Starting something. Let's see how long it lasts.
Monday, April 29
Monday, April 22
Slow
I have this feeling of slowness. It's like I'm not quite fully awake yet. I do a movement and it happens in a very slow motion, and it makes me feel weird. Yet I'm still not out of it. I need to take a shower so I could get up and not be lazy like all those other days. I hate been lazy, but I can't help it. Since I have nothing to do I just stay in be until it's time to get up, which is about an hour before mom gets home, and jump in to the shower. This quarter has got me all fucked up. I only to go to school Tuesdays and Thursdays from 1pm-8pm, and I only work weds plus the weekend.
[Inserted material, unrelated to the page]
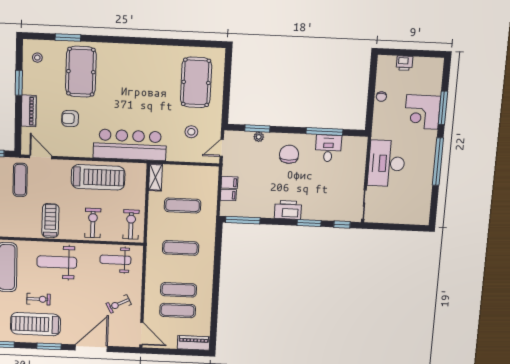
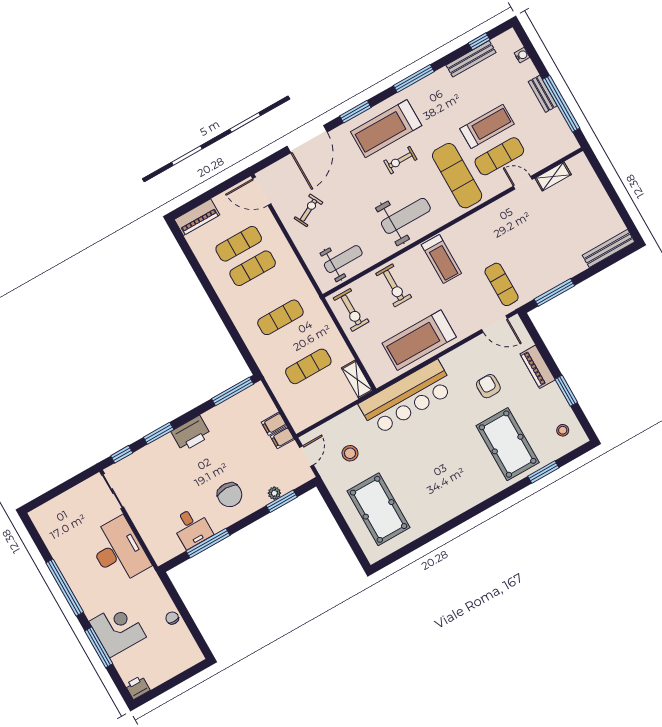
printer: (405, 63) -> (138, 687), moved
armchair: (70, 119) -> (488, 386), turned -90
filing cabinet: (228, 195) -> (282, 438), moved
treadmill: (35, 324) -> (386, 129), turned 180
Which leaves me with Monday all to myself and though I usually say that Mondays will be my homework days. I never really get to do the things I have to do. And I have this shit of not doing what I say I will do. Like getting my fucken passport. I've yet to go take a picture, a descent one, so I could turn in my application. And since I really need it by July the whole stalling thing might not work for me in the long run. I should definitely get on that shit so I don't have to worry about it anymore. I guess I've slowly come to my full senses and don't have that feeling of slowness anymore.
Some thoughts
I'm obsessed with Hemlock Grove. Why? Well it's a good show and it's quite interesting. And since I'm back on Netflix, paying those 7.99 a month and what not, I will watch to my gusto. The problem with been obsessed with shows though, you never want them to end and at a certain point your eyes can't stand the bright screen any more. Oh well. Some things you just have to deal with. Waking up and feeling like shit for sleeping for a long a time is another thing I hate.